$1T bill may require anti-drunk driving tech, hot car alerts for new vehicles (Additional Coverage)
Source: https://nypost.com/
By Mark Lungariello
August 5, 2021
Anti-drunk driving technology may become standard on all cars in the next few years under one of the provisions baked into the $1 trillion federal infrastructure bill.
The 2,702-page bill under negotiation also includes a provision that would require manufacturers to equip new vehicles with an alert system to let drivers know that kids or other passengers have been left in the backseat after the engine has been turned off.
The new technologies would target alcohol-related car crashes and increasing incidents of kids dying in hot cars.
The bill defines the preventative technology for impaired driving as anything that could “passively and accurately detect” if someone’s blood alcohol concentration is above the legal limit.
“To ensure the prevention of alcohol-impaired driving fatalities, advanced drunk and impaired driving prevention technology must be standard equipment in all new passenger motor vehicles,” the bill states.
Stephanie Manning, chief government affairs officer for Mothers Against Drunk Driving, stressed that the bill would require passive technology.
“We are not talking about Breathalyzers, we are not talking about ignition interlocks – those are punitive measures,” Manning told The Post.
“You just get in your car and you go.
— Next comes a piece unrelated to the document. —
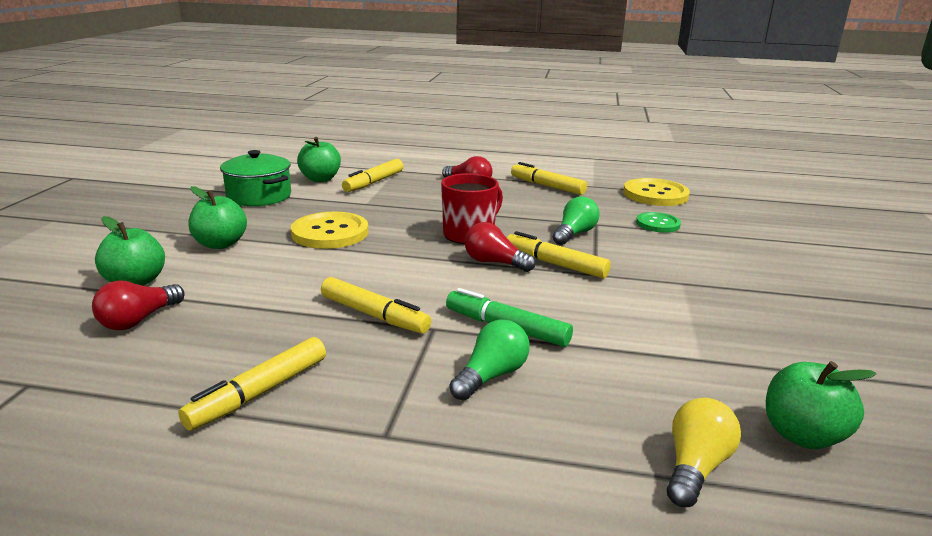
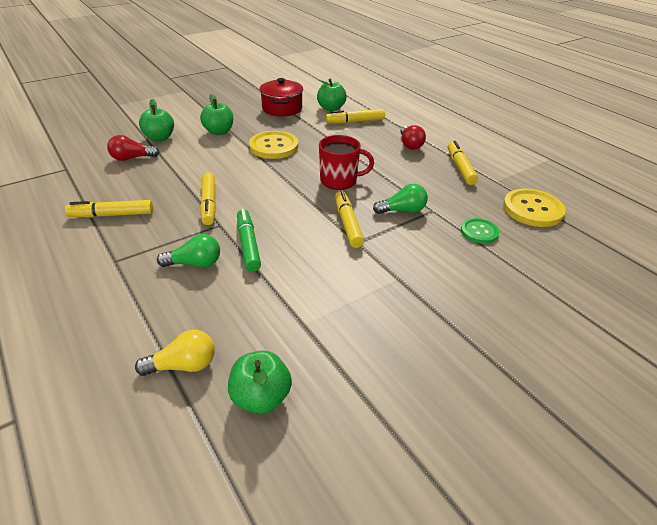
camera: 45 degrees right, 15 degrees up
(259, 196) = (282, 109): green pot -> red pot
(494, 262) = (317, 205): red light bulb -> none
It doesn’t hassle the sober driver, it doesn’t hassle anybody unless there’s a real problem with being able to safely operate the vehicle.”
“Smart” technology available or in development can detect erratic driving and gauge driver distraction by measuring when a driver’s eyes leave the road, she said.
Sensors can measure blood alcohol content by touch on a steering wheel or by “ambient air” in the car, she added.
If the bill becomes law as written, the secretary of transportation would have several years to implement the rule – with a specific process for notification to officials if there are any delays.
There were more than 10,000 alcohol-related driving deaths in 2019, the text of the bill reads and alcohol is estimated to be a factor in a third of all highway fatalities.
The trade organization The Distilled Spirits Council of the United States praised the additional technology and other provisions in the bill to make funding available to states to eliminate “multiple substance impaired driving.”
“We have seen a rise in total traffic deaths during the pandemic, including impaired driving fatalities,” the group said in a statement provided to The Post.
“It is now critically imperative that we pass strong traffic safety legislation to save lives.”
Anti-impairment technology can save 9,400 lives annually, the Insurance Institute for Highway Safety estimates. Manning said the technology was like a vaccine that could end a longstanding problem.
“There are thousands and thousands and thousands of people driving impaired on the road right now and we want to make sure that people who make those decisions to drive illegally . that they cannot use their cars as weapons anymore,” she said.
The National Highway Traffic Safety Administration reports children dying from heat stroke in cars is on the rise, with 893 hot car deaths since 1998.
Fifty-three kids died of car-related heat strokes in both 2018 and 2019, the administration said. Last year, 25 died and another 10 have died this year so far, according to the data. The majority happen because the children are forgotten, according to the administration.
The infrastructure bill comes with provisions to study “unattended passenger” alerts in newly manufactured vehicles, and would direct grants for states for an education campaign on the risks of leaving kids in cars.
The technically “shall include a distinct auditory and visual alert” the bill states.